Photo: James Clark/Prime Video
Trinidad Barleycorn

«L’année dernière, je confectionnais seul, un habit après l’autre, pour ma marque de prêt-à-porter, baptisée Maison Blanche. Aujourd’hui, les commandes affluent par milliers.» Yannik Zamboni, 36 ans, a connu une ascension fulgurante dans le monde de la mode. Le 14 septembre, le créateur bâlois a présenté sa collection 2023 à la Fashion Week de New York. Paper Magazine l’a encensé, qualifiant son défilé de «show le plus cool de cette Fashion Week». Un succès international rendu possible par sa victoire dans l’émission américaine de la top model Heidi Klum, «Making the Cut», qui pour la troisième fois cette année cherchait le «meilleur styliste» au cours de 10 épisodes diffusés sur Prime Video.
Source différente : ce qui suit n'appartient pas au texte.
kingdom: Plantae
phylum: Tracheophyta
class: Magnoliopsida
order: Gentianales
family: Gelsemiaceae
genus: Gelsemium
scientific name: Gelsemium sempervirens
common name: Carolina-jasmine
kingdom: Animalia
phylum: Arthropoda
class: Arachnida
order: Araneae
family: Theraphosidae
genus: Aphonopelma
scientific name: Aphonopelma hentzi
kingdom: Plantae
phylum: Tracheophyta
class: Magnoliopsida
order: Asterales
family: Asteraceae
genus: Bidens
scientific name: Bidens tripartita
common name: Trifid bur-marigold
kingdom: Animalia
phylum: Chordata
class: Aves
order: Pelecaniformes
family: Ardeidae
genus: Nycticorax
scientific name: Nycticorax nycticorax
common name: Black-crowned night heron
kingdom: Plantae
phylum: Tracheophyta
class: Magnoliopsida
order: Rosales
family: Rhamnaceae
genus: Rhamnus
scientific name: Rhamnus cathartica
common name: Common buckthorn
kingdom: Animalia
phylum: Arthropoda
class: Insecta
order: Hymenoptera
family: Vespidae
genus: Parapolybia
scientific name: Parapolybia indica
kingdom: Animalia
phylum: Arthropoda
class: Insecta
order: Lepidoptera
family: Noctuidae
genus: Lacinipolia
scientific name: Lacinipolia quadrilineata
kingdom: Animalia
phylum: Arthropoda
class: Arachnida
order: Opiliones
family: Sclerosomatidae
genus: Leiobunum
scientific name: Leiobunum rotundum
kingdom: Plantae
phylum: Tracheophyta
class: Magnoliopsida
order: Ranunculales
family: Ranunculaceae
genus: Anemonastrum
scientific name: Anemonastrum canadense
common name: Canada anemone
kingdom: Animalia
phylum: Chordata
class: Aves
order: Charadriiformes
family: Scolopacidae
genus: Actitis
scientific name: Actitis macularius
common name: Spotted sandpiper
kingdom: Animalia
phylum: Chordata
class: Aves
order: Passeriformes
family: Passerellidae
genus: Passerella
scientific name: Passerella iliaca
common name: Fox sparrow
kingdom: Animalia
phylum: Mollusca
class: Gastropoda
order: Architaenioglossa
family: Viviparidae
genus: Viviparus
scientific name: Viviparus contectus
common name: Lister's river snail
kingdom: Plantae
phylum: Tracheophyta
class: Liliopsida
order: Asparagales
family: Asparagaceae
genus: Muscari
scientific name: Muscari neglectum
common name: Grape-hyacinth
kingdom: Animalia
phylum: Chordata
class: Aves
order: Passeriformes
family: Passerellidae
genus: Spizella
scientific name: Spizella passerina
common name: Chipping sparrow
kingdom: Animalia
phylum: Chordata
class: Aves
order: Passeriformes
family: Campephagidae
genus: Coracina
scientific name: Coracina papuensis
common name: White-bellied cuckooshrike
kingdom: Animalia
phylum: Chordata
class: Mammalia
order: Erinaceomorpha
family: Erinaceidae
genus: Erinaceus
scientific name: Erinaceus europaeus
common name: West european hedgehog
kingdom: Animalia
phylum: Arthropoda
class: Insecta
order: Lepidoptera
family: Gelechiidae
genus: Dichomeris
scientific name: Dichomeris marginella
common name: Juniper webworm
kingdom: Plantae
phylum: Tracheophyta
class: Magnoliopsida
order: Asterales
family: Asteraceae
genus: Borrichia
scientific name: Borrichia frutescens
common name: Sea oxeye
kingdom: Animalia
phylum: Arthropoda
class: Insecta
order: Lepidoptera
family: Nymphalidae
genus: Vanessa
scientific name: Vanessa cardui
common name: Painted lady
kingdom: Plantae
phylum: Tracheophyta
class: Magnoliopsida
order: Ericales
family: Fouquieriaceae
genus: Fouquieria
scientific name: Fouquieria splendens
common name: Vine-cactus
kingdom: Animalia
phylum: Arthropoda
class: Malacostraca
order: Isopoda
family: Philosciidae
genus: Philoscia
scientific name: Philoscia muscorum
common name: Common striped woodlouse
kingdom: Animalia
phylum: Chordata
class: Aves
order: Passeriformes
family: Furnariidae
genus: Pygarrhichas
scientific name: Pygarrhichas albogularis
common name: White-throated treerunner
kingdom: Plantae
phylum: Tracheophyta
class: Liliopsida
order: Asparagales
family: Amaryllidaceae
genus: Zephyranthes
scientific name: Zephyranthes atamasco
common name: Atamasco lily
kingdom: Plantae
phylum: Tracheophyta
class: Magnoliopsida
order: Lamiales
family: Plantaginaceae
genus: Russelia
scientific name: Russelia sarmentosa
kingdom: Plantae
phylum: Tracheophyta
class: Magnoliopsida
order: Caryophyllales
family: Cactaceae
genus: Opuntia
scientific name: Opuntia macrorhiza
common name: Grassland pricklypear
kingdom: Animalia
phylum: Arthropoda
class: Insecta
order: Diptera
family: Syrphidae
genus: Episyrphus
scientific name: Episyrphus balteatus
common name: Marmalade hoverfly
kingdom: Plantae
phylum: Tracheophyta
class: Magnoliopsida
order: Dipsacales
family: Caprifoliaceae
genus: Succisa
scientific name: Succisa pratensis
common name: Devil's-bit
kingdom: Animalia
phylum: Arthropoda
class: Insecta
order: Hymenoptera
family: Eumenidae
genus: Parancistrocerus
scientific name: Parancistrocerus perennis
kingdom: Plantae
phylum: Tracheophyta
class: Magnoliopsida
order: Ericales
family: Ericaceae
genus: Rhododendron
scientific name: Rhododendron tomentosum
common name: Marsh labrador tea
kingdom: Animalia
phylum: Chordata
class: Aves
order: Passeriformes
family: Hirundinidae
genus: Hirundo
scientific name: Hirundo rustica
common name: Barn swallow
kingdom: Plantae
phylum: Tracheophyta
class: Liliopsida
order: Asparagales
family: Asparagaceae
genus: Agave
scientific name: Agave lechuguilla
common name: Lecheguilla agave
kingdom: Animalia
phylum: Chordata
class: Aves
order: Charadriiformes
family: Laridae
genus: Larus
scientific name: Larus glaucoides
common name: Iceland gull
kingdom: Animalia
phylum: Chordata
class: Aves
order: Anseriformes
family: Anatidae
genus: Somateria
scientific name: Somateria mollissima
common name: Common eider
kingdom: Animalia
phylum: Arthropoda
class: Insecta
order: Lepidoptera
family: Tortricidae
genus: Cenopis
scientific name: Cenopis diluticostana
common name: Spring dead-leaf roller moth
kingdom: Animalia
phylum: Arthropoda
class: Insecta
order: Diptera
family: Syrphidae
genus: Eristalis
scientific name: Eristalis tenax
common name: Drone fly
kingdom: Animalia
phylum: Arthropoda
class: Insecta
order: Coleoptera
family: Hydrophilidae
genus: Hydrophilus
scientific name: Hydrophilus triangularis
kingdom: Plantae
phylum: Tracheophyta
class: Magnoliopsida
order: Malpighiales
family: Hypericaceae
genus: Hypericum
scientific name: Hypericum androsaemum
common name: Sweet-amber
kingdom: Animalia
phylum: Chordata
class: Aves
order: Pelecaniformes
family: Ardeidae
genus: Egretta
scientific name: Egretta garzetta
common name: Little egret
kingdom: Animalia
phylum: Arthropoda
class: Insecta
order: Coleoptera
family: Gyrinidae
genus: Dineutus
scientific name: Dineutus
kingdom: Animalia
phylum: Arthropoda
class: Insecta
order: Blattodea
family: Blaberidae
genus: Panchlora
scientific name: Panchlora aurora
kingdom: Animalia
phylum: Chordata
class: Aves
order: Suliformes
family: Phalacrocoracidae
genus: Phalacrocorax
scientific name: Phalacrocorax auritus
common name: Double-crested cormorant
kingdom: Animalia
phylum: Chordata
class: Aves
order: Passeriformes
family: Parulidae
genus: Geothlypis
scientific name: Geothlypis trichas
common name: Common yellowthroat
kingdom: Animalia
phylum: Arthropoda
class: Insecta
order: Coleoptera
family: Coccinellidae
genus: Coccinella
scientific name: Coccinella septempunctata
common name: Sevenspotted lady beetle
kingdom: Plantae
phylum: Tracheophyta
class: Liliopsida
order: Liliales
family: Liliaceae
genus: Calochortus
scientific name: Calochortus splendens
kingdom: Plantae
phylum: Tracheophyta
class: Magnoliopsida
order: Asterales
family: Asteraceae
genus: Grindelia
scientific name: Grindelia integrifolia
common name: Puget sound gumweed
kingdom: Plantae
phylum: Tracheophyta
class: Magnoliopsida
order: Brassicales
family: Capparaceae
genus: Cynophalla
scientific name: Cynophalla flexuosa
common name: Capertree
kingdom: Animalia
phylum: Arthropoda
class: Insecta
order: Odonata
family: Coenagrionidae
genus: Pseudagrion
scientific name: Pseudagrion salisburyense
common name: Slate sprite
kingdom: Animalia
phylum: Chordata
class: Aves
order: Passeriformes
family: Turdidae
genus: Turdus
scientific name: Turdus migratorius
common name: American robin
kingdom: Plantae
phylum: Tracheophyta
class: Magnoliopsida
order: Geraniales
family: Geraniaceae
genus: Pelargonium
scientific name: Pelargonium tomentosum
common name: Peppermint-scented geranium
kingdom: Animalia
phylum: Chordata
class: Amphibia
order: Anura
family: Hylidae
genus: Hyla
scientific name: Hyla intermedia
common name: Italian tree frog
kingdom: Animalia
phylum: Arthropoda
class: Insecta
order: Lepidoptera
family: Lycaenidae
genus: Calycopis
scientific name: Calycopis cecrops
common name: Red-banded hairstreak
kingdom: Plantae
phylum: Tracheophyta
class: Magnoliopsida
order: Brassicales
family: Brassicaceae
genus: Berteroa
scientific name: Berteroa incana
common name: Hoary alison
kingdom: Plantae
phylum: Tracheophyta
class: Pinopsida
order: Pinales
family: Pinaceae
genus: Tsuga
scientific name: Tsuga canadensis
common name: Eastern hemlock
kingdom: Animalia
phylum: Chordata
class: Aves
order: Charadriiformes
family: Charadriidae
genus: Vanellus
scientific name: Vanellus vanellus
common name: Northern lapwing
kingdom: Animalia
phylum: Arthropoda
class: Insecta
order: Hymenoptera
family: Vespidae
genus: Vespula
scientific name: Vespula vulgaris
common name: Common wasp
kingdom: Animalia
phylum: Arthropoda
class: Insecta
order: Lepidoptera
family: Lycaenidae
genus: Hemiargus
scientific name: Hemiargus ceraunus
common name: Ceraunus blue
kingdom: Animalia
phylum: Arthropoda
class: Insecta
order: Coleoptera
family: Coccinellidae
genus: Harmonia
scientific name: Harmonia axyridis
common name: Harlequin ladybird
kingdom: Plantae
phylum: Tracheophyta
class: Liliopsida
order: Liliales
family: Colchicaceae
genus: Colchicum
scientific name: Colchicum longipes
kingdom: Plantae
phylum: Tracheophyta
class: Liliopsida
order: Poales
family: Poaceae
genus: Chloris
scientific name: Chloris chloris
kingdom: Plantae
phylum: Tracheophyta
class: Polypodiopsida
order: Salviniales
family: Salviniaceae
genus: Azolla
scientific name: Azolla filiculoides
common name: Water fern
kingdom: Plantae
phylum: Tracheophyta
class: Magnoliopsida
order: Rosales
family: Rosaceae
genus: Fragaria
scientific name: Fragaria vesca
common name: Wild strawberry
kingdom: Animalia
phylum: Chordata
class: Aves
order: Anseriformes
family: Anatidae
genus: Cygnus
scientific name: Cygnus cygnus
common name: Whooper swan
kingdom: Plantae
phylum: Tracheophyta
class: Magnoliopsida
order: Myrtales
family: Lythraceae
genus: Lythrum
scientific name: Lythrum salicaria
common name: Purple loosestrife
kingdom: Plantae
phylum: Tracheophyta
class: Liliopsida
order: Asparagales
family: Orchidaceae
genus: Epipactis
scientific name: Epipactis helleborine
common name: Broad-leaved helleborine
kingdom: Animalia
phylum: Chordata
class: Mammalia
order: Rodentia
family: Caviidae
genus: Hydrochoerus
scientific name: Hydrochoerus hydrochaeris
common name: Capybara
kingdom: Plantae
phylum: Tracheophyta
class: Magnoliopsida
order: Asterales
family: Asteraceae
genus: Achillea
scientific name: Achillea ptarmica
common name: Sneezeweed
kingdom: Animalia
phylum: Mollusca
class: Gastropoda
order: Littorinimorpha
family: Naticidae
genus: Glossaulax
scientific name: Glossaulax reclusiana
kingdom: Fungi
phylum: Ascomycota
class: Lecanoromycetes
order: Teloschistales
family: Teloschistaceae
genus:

En remportant la finale, Yannik Zamboni a gagné un million de dollars et un contrat avec Amazon, qui fournit et gère la plateforme où il vend désormais ses créations. Le géant américain et le styliste suisse ont également créé la marque de prêt-à-porter Rare/Self: il dessine les vêtements, l’équipe d’Amazon donne son avis. «Mais pour Maison Blanche, je décide de tout. La marque m’appartient toujours à 100% et je suis complètement libre», précise Yannik Zamboni.

Ses gains, le couturier les a entièrement investis dans sa marque et sa première collection. On y retrouve certains des looks qui ont fasciné le jury de «Making the Cut» ainsi que les pièces originales que Yannik portait sur le tournage. «Ma marque, c’est mon bébé. Ma priorité, c’est de lui permettre de grandir. J’ai donc fait deux choses immédiatement après ma victoire, j’ai engagé un comptable et un avocat. Je n’ai jamais travaillé avec de telles sommes et je voulais être sûr de ne pas faire d’erreur. Ensuite, j’ai confié mes relations presse à une agence, engagé une assistante et deux stagiaires.»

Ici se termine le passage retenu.